Klaus Fuchs, German Communist, jailed for feeding information on the USA’s development of the atomic bomb to the USSR. He was in Wakefield Prison at the same time as Murphy.
(Photo source: Internet)

Although Fuchs was already there when Murphy arrived, other prisoners arrived afterwards from the struggle against the British in Cyprus. These were from EOKA, a Greek-Cypriot guerrilla organisation which from 1954-’59, fought to end British rule in Cyprus and for union with Greece (“enosis”). Many soldiers, guerillas and civilians were killed in the conflict, the British executed a number and also practiced torture on prisoners. In addition, the British recruited their colonial police force exclusively from among the Turkish minority on the island, which helped entrench and deepen communal tensions. Unlike EOKA B, which was considered right-wing, had links to fascist Greek colonels and was responsible for a massacre and rape of Turkish-Cypriot civilians, Eoka had socialist national liberation leanings and one of the prisoners in jail with Murphy went on to translate James Connolly’s writings into Greek. Some of EOKA supporters, like Bishop Makarios, later went on to advocate complete independence from either Greece or Turkey but an attempted EOKA B coup sparked a Turkish invasion and another massacre, this time of Greek-Cypriot civilians. Today the island is partioned between an independent Cyprus and the Turkish state, each area more or less abandoned by the other major ethnic group.

Eoka guerrilla fighters in camp (Photo source: Internet)

One of the EOKA prisoners sharing Wakefield Prison with Murphy was Nicos Sampson who had a dark history by then and which got no lighter as time went on.

Almost incredibly, one of the Eoka prisoners, serving five years in jail, was a member of the British Army who had deserted and fought alongside the Greek Cypriots – his name was Tony Martin.
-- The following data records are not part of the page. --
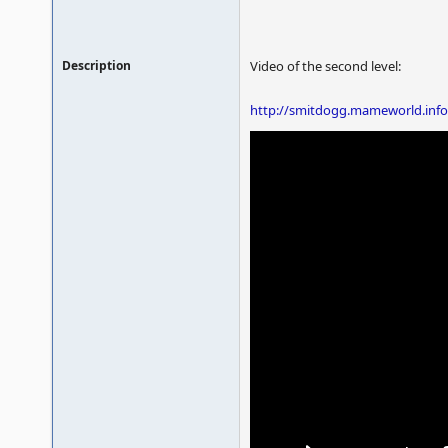
Description
Video of the second level:
http://smitdogg.mameworld.info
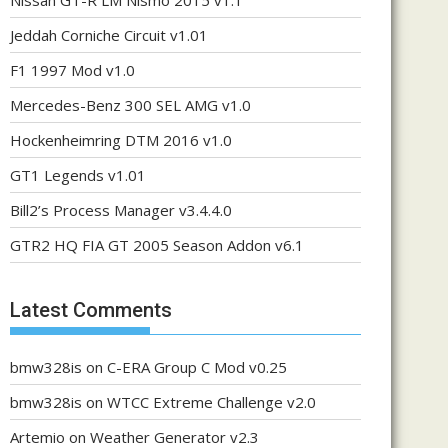
Nissan GT-R LM Nismo 2015 v1.1
Jeddah Corniche Circuit v1.01
F1 1997 Mod v1.0
Mercedes-Benz 300 SEL AMG v1.0
Hockenheimring DTM 2016 v1.0
GT1 Legends v1.01
Bill2’s Process Manager v3.4.4.0
GTR2 HQ FIA GT 2005 Season Addon v6.1
Latest Comments
bmw328is
on
C-ERA Group C Mod v0.25
bmw328is
on
WTCC Extreme Challenge v2.0
Artemio
on
Weather Generator v2.3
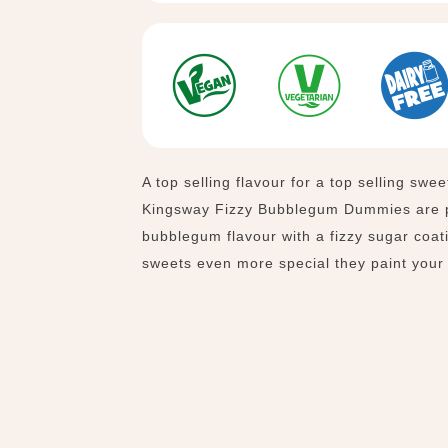
A top selling flavour for a top selling swee
Kingsway
Fizzy Bubblegum Dummies are p
bubblegum flavour with a fizzy sugar coa
sweets even more special they paint your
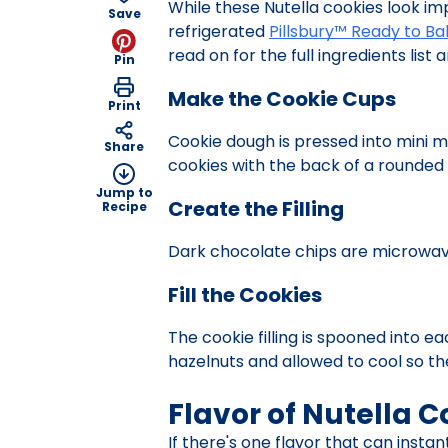
While these Nutella cookies look im
Save
refrigerated
Pillsbury™ Ready to B
read on for the full ingredients list
Pin
Make the Cookie Cups
Print
Cookie dough is pressed into mini m
Share
cookies with the back of a rounded
Jump to
Create the Filling
Recipe
Dark chocolate chips are microwav
Fill the Cookies
The cookie filling is spooned into 
hazelnuts and allowed to cool so the
Flavor of Nutella C
If there's one flavor that can instant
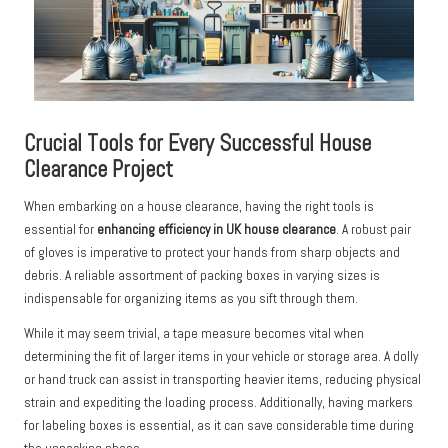
Crucial Tools for Every Successful House
Clearance Project
When embarking on a house clearance, having the right tools is
essential for
enhancing efficiency in UK house clearance
. A robust pair
of gloves is imperative to protect your hands from sharp objects and
debris. A reliable assortment of packing boxes in varying sizes is
indispensable for organizing items as you sift through them.
While it may seem trivial, a tape measure becomes vital when
determining the fit of larger items in your vehicle or storage area. A dolly
or hand truck can assist in transporting heavier items, reducing physical
strain and expediting the loading process. Additionally, having markers
for labeling boxes is essential, as it can save considerable time during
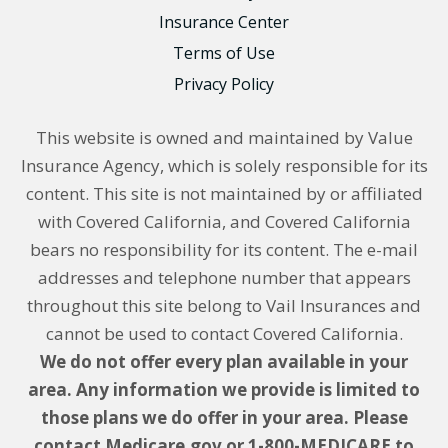
Insurance Center
Terms of Use
Privacy Policy
This website is owned and maintained by Value
Insurance Agency, which is solely responsible for its
content. This site is not maintained by or affiliated
with Covered California, and Covered California
bears no responsibility for its content. The e-mail
addresses and telephone number that appears
throughout this site belong to Vail Insurances and
cannot be used to contact Covered California.
We do not offer every plan available in your
area. Any information we provide is limited to
those plans we do offer in your area. Please
contact Medicare.gov or 1-800-MEDICARE to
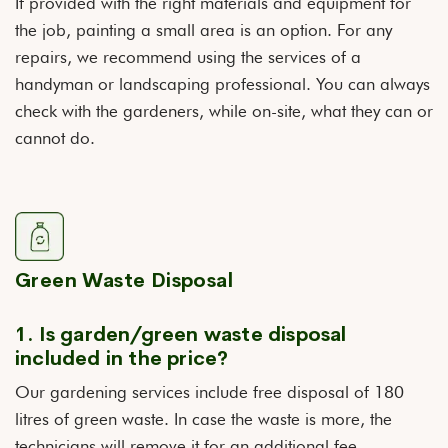
If provided with the right materials and equipment for
the job, painting a small area is an option. For any
repairs, we recommend using the services of a
handyman or landscaping professional. You can always
check with the gardeners, while on-site, what they can or
cannot do.
Green Waste Disposal
1. Is garden/green waste disposal
included in the price?
Our gardening services include free disposal of 180
litres of green waste. In case the waste is more, the
technicians will remove it for an additional fee.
The typography of the book leaves much to be desired – something seems to have gone amiss between editing, proofing and checking the galley copy. Punctuation has suffered and occasionally spelling too; sentences are broken up by large spaces and footnotes end up half-way down the the next page. Somehow however, though one is aware of those faults, the narrative grabs most of the attention.

More irritating than the faulty typography are the omissions: what went wrong that of the escape party of five, only one made it? How did those left behind fare? Did the British seek his extradition from the Irish state? What did Murphy make of the subsequent twists and turns in the Republican movement and of its various splits? Some information on the subsequent lives of some players in the prison and escape organisation is provided in two pages of Biographical Notes but I found it nowhere enough to satisfy my curiosity. For example, Murphy rates Cathal Goulding very highly in the book’s narrative yet I am given to understand that he did not support the line taken by what became Official Sinn Féin (and eventually The Workers’ Party) and the Official IRA, led by Goulding.
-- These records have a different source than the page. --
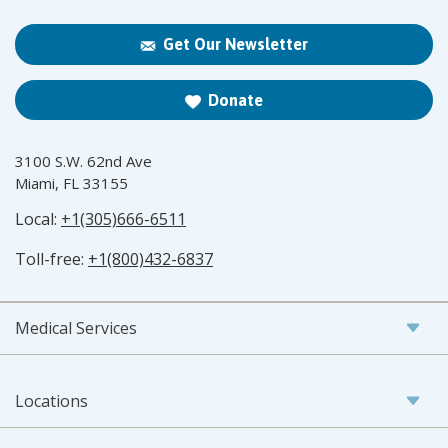
Get Our Newsletter
Donate
3100 S.W. 62nd Ave
Miami, FL 33155
Local:
+1(305)666-6511
Toll-free:
+1(800)432-6837
Medical Services
Locations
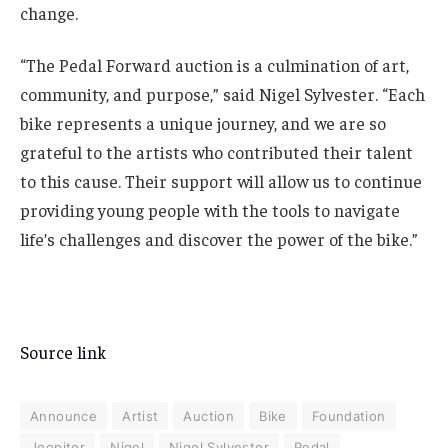
change.
“The Pedal Forward auction is a culmination of art,
community, and purpose,” said Nigel Sylvester. “Each
bike represents a unique journey, and we are so
grateful to the artists who contributed their talent
to this cause. Their support will allow us to continue
providing young people with the tools to navigate
life’s challenges and discover the power of the bike.”
Source link
Announce
Artist
Auction
Bike
Foundation
Joopiter
Nigel
Nigel Sylvester
Pedal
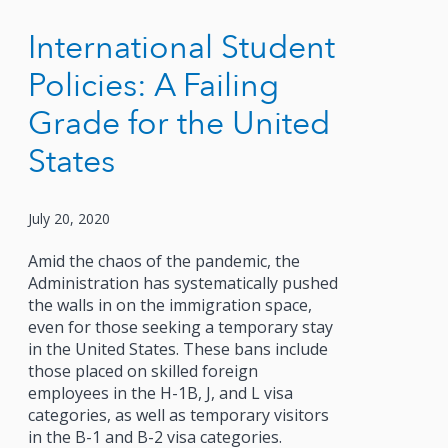
International Student
Policies: A Failing
Grade for the United
States
July 20, 2020
Amid the chaos of the pandemic, the
Administration has systematically pushed
the walls in on the immigration space,
even for those seeking a temporary stay
in the United States. These bans include
those placed on skilled foreign
employees in the H-1B, J, and L visa
categories, as well as temporary visitors
in the B-1 and B-2 visa categories.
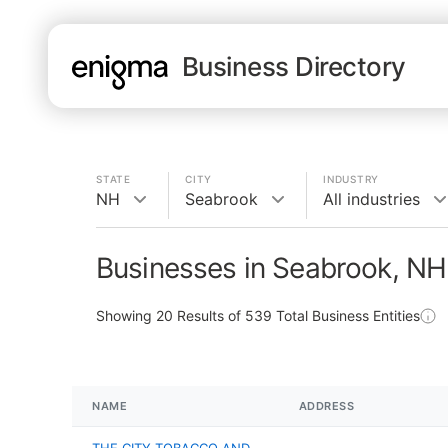
Business Directory
STATE
CITY
INDUSTRY
NH
Seabrook
All industries
Businesses in Seabrook, NH
Showing
20
Results of
539
Total Business Entities
NAME
ADDRESS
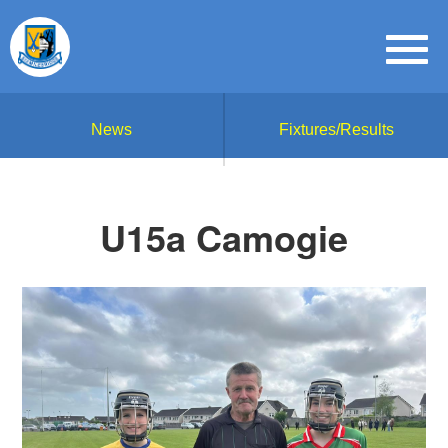
News
Fixtures/Results
U15a Camogie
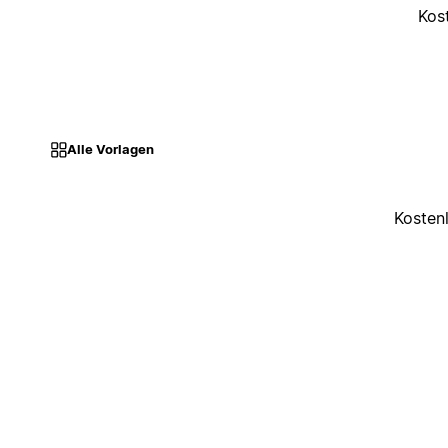
Kos
Alle Vorlagen
Kosten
All that said, the book is very readable and also well worth reading.

Although Murphy’s writing reveals a strong leaning towards socialist republicanism and therefore the comment in the Irish Times obituary that “he did not embrace Goulding’s move to socialism” should be treated with caution. Nevertheless he did not by all accounts support the Official IRA after the 1969 split in the Republican movement; this may have been due to the failure of the IRA leadership to organise support for an escape, while most of those who did spring him seem to have come from the Saor Uladh or Christle faction groups. Murphy appears to have dropped out of active participation in politics after his escape but in recent years was known to be opposed to the Belfast Agreement.
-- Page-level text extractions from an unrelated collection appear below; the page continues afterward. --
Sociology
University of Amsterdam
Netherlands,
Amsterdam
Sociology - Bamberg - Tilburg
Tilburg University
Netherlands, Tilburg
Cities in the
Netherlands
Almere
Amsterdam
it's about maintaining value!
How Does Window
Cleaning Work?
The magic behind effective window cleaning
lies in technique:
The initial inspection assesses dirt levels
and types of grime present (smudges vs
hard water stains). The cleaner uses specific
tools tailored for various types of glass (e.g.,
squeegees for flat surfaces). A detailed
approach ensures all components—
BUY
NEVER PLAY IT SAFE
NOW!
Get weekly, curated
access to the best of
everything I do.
Seán O’Mahony, who presided at launch of “Having It Away” and Betty, widow of Seamus Murphy, the author.
(Photo: D. Breatnach)

Seamus Murphy was born 1935 and raised in Castledermot, Co.Kildare and joined the IRA while attending Terenure College, Dublin. In 1963, four years after his escape and return to Ireland, Murphy married Betty O’Donaghue from his home county in 1963; they settled down in Bray and had a son, Pearse. Murphy was writing his memoire unbeknownst to most people and though he received some assistance with it he died in 2015, three years before it was published.